Hi all,
At the moment, RBD storage pools in libvirt must be supplied with a list
of Ceph monitor addresses, using <host> elements in the pool's source
definition. Ceph itself has a configuration file, and this is used by
default by all Ceph command-line utilities. This file can contain the
monitor addresses for the cluster, as well as a bunch of other useful
options (e.g. for tuning and debugging).
I think it would be nice if libvirt were able to load in this file when
starting RBD storage pools. Before I send some patches through. however, I
thought I'd better check to see whether my approach is sound.
First, I am not keen on having libvirt get librados to load the
configuration file automatically. librados actually uses a search path to
find the configuration file, and that path includes silly things like the
current working directory. Since it can be told to load a single file, I
think it would be better if it were made explicit in the storage pool XML,
i.e.:
<pool type="rbd">
<name>rbd</name>
<source>
<name>rbd</name>
<config file="/etc/ceph/ceph.conf"/>
<auth username="user" type="ceph">
<secret usage="mycephcluster"/>
</auth>
</source>
</pool>
<config> would be able to be used in addition to, or as an alternative to,
a list of <host> elements. Would something along these lines this be
suitable? Would it be better to use the <config> element's text content as
the filename, rather than use an attribute? I'm not sure what style
guidelines there are for something like this.

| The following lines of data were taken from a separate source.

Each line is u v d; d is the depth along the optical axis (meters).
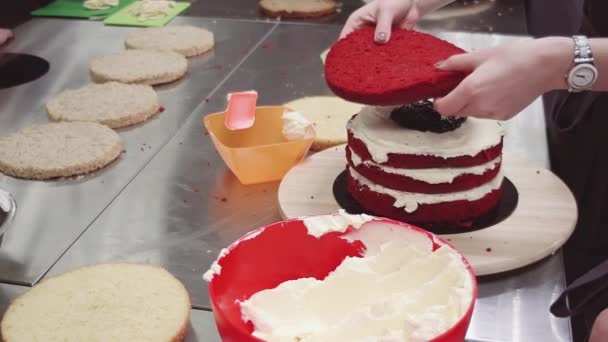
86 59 1.62
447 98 0.85
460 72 0.88
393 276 0.74
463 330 0.61
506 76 0.84
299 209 0.98
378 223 0.78
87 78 1.52
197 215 1.01
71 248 0.94
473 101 0.85
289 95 1.43
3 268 0.89
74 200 1.06
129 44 1.66
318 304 0.73
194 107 1.38
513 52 0.84
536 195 1.01
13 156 1.15
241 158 1.06
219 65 1.59
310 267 0.80
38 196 1.07
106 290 0.81
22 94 1.44
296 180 1.06
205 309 0.81
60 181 1.12
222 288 0.71
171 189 1.09
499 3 1.96
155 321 0.76
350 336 0.66
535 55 0.84
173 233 0.97
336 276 0.74
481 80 0.83
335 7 1.93
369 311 0.68
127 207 1.04
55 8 1.92
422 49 0.98
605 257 1.56
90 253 0.93
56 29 1.79
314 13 1.88
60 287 0.82
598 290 0.83
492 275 0.87
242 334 0.60
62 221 1.00
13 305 0.79
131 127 1.30
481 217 0.96
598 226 1.54
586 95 1.41
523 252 0.88
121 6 1.95
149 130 1.29
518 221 0.95
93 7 1.92
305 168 1.09
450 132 0.94
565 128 1.48
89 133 1.23
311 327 0.70
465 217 0.94
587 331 1.25
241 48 1.68
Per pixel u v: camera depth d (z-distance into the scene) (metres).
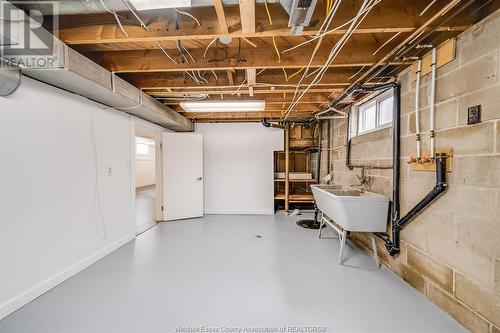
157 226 4.14
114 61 2.28
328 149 4.57
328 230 3.87
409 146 2.19
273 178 5.09
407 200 2.21
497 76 1.40
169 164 4.52
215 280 2.26
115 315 1.74
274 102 3.47
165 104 3.72
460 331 1.58
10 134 1.80
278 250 3.02
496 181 1.40
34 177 1.98
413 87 2.13
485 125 1.47
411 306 1.85
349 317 1.72
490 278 1.43
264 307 1.84
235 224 4.24
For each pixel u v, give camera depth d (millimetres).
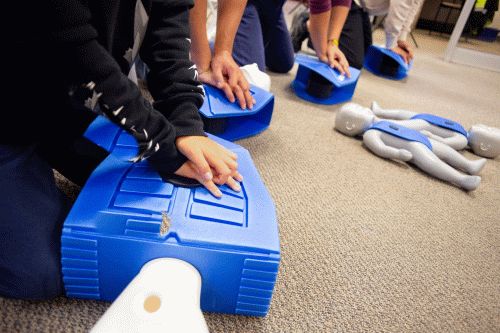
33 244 427
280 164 910
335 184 876
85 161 583
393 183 941
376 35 3475
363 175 947
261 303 478
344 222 741
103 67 370
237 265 442
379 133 1077
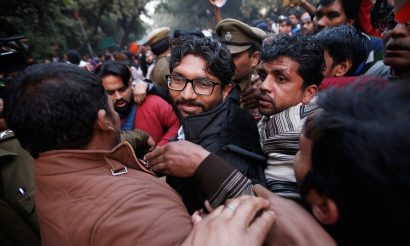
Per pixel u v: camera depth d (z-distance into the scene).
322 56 1.02
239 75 1.95
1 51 1.97
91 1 16.67
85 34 16.20
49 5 10.23
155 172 0.94
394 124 0.38
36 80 0.74
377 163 0.37
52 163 0.75
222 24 1.90
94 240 0.66
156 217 0.69
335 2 2.08
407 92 0.41
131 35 31.14
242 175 0.79
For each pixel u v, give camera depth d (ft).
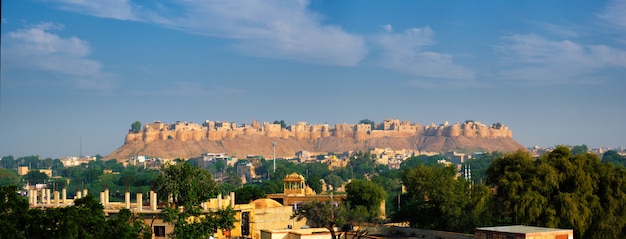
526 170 261.65
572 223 243.19
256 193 453.99
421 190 331.98
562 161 255.91
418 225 313.32
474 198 279.49
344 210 345.92
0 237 169.27
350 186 415.44
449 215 295.69
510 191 253.65
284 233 263.90
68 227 173.68
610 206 247.91
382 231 273.13
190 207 249.34
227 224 255.09
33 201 316.60
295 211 360.69
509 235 193.47
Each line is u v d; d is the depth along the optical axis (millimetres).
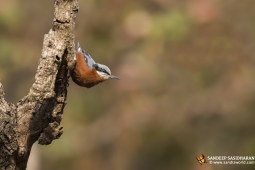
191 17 14641
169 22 14414
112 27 15391
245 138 15125
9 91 16594
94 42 15680
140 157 15227
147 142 15102
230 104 15156
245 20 15320
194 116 15258
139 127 15031
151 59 15195
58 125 7770
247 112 15094
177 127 15078
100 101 15938
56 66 7488
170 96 15250
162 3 15062
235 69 15109
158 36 14531
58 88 7754
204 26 14906
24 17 16266
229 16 15227
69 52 7594
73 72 9641
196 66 15188
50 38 7500
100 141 15336
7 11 15094
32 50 16250
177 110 15164
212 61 15109
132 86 15109
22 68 16266
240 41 15141
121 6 15352
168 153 15094
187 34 14656
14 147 7352
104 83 16062
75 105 15891
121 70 15258
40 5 17172
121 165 15266
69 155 15297
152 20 14789
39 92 7520
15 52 15648
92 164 15359
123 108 15109
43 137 7738
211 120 15281
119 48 15570
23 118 7602
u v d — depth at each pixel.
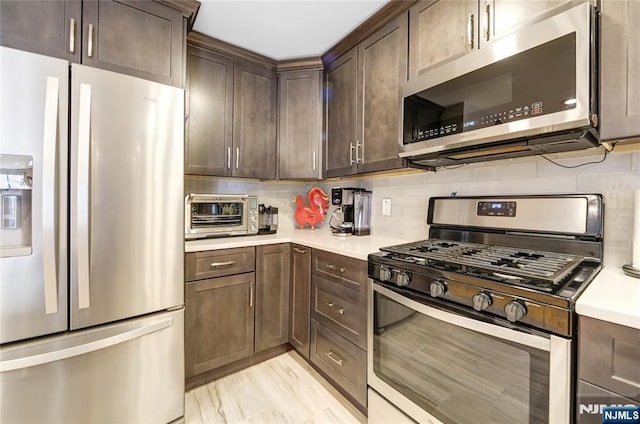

The second part is of course to make a similar change to RBD-based domain
disk definitions, i.e.:
...
<disk type="network">
<driver name="qemu" type="raw"/>
<source protocol="rbd" name="pool/volume">
<config file="/etc/ceph/ceph.conf"/>
</source>
<target dev="vda" bus="virtio"/>
<auth username="user">
<secret type="ceph" usage="mycephcluster"/>
</auth>
</disk>
...
Again, <config> could be used instead of or alongside some <host>
elements.
This is where it gets a little tricky. At the moment, <host> in a disk's
source definition is entirely optional. Furthermore, QEMU _always_ loads a
Ceph configuration file -- either one supplied as a "conf" argument for
the block device, or one found through the search path mentioned earlier.
The only way to suppress this is to pass conf=/dev/null... but for
backwards-compatibility (users may be relying on QEMU's use of the search
path), I don't think we can do this now.
There's one final gotcha in all of this: if QEMU is given both a "conf"
argument and a "mon_addr" argument, only the latter will take effect. This
means if both <config> and <host> are supplied, then the <host> elements
will override any monitor addresses from the configuration file.
For consistency, I intend to make an RBD storage pool have the same
behaviour. However, would it perhaps be better if the user could only
choose _either_ <config> or a list of <host> elements? Personally, I don't
think it's a big deal if the behaviour is clearly documented -- being able
to load options from a config file while still defining hosts in the
libvirt XML could be useful.
Anyway, before I send my patches through I'm interested in hearing
people's thoughts on this. All sound sane? Too intrusive? A waste of time?
:-)
- Michael